In December 2006, Thomson SA agreed to sell its consumer electronics accessory business, including rights to use the RCA name for consumer electronic accessories, to Audiovox

On October 16, 2007, Thomson SA agreed to sell its consumer electronics audio video business outside Europe including the worldwide rights to the RCA Brand for consumer electronics audio video products

In April 2010, ON Corporation took over distribution of RCA branded TVs.

Bertelsmann AG was new to the RCA family (though the creation of Sony BMG is similar to that of EMI more than 70 years earlier). Sony took full ownership of Sony BMG in 2008 and the record company was renamed Sony Music. Thomson started as the French subsidiary of Thomson-Houston Electric, a company which later evolved into General Electric.

In 2022, Technicolor SA sold the trademark and licensing rights to the RCA brand and logos to Talisman Brands, Inc.

==Sponsorship==
RCA sponsored the Argentinian football club San Lorenzo de Almagro from 2005 until 2007, and the Argentinian football club Estudiantes de La Plata from 2008 to mid-2011. In 2018, it sponsored Racing Club de Avellaneda, another first division Argentinean football club.

In the mid-1990s, RCA bought the naming rights to the Hoosier Dome (the original home of the Indianapolis Colts). The stadium became the RCA Dome and was known as such until it was demolished in December 2008 when the Colts departed for the new Lucas Oil Stadium and the Indiana Convention Center was expanded onto the RCA Dome footprint.
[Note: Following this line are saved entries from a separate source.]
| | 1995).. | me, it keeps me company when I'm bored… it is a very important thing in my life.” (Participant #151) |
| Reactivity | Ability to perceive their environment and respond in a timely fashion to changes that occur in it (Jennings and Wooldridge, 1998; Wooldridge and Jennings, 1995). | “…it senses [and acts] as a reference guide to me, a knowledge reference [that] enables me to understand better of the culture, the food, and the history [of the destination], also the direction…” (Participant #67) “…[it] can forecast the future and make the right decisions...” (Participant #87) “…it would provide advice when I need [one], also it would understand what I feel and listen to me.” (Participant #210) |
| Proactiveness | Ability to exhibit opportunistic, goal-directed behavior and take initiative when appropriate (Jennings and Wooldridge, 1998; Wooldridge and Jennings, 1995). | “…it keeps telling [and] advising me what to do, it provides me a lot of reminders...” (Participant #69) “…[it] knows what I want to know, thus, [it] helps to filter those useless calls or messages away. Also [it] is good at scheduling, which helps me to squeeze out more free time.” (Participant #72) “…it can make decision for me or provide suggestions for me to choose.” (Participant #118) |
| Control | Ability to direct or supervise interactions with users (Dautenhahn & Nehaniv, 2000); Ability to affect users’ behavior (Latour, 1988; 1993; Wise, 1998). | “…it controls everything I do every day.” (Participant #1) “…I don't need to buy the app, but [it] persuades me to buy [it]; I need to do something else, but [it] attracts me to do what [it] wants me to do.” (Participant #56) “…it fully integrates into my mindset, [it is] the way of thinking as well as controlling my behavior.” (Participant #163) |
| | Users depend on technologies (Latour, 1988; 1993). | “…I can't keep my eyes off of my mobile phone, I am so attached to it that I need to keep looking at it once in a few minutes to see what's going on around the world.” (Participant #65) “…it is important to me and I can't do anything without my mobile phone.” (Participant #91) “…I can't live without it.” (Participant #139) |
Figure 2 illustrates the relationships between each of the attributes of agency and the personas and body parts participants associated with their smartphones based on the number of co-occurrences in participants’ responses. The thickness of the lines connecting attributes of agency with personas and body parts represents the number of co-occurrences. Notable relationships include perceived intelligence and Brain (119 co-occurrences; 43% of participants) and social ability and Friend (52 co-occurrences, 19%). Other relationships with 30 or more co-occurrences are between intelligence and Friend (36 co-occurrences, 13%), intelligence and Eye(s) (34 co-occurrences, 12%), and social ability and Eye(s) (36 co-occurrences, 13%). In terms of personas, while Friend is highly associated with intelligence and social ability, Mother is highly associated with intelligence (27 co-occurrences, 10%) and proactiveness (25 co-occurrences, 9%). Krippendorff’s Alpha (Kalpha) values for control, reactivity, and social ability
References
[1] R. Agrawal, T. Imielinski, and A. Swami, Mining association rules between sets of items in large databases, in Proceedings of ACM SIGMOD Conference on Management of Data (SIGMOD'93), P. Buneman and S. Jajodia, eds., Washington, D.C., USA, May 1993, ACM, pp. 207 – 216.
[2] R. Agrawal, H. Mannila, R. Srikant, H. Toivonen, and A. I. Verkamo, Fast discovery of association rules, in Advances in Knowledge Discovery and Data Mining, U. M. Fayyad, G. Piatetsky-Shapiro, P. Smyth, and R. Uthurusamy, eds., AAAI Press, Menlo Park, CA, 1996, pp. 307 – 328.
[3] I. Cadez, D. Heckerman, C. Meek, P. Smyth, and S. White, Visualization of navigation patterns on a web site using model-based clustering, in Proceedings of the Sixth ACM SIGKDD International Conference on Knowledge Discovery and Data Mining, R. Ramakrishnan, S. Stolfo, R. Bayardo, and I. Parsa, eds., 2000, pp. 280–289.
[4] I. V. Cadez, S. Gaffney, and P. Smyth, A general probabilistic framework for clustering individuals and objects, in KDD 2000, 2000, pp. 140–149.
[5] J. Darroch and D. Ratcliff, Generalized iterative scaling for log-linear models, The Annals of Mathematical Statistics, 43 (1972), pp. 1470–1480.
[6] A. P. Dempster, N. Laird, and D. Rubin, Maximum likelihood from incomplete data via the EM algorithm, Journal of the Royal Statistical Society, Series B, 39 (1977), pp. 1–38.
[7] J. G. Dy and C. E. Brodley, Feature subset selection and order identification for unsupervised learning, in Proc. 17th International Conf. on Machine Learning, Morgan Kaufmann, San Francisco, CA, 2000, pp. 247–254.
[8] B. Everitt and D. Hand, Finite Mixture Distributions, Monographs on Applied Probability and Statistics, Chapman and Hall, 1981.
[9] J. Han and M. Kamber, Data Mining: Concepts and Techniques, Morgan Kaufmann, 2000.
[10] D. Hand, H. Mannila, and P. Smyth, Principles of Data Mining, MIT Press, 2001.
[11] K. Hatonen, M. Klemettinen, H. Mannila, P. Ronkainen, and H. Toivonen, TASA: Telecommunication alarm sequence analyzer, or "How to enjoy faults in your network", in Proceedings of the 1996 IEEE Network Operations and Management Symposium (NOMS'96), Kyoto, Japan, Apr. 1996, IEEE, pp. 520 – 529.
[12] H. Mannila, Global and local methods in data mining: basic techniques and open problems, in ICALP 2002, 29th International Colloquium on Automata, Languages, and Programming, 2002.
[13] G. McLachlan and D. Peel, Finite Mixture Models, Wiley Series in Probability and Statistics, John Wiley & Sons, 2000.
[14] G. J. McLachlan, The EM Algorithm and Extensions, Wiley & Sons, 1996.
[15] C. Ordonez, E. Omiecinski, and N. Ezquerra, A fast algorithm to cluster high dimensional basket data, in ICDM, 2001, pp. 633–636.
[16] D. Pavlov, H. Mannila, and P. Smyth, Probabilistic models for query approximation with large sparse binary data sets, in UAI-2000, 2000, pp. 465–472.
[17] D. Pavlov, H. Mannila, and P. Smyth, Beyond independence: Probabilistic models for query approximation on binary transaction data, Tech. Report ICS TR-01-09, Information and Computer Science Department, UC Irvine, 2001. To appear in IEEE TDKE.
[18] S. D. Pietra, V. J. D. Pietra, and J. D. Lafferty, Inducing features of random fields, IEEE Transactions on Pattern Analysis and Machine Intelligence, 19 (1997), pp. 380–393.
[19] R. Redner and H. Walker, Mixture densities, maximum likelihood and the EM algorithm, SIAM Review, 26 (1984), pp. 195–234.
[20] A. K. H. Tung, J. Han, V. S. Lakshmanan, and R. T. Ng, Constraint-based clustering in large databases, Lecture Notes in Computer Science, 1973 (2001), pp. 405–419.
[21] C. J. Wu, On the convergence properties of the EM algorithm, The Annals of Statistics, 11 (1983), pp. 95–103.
RCA was the main sponsor for the No. 98 Cale Yarborough Motorsports team in the NASCAR Winston Cup Series with drivers Jeremy Mayfield from 1995–1996 and with John Andretti in 1997. They appeared on the No. 00 Quin Houff in 2021 as a throwback to the above mentioned No. 98 car. In 2026, RCA announced that they would be sponsoring Michael McDowell's No. 71 car for 3 races.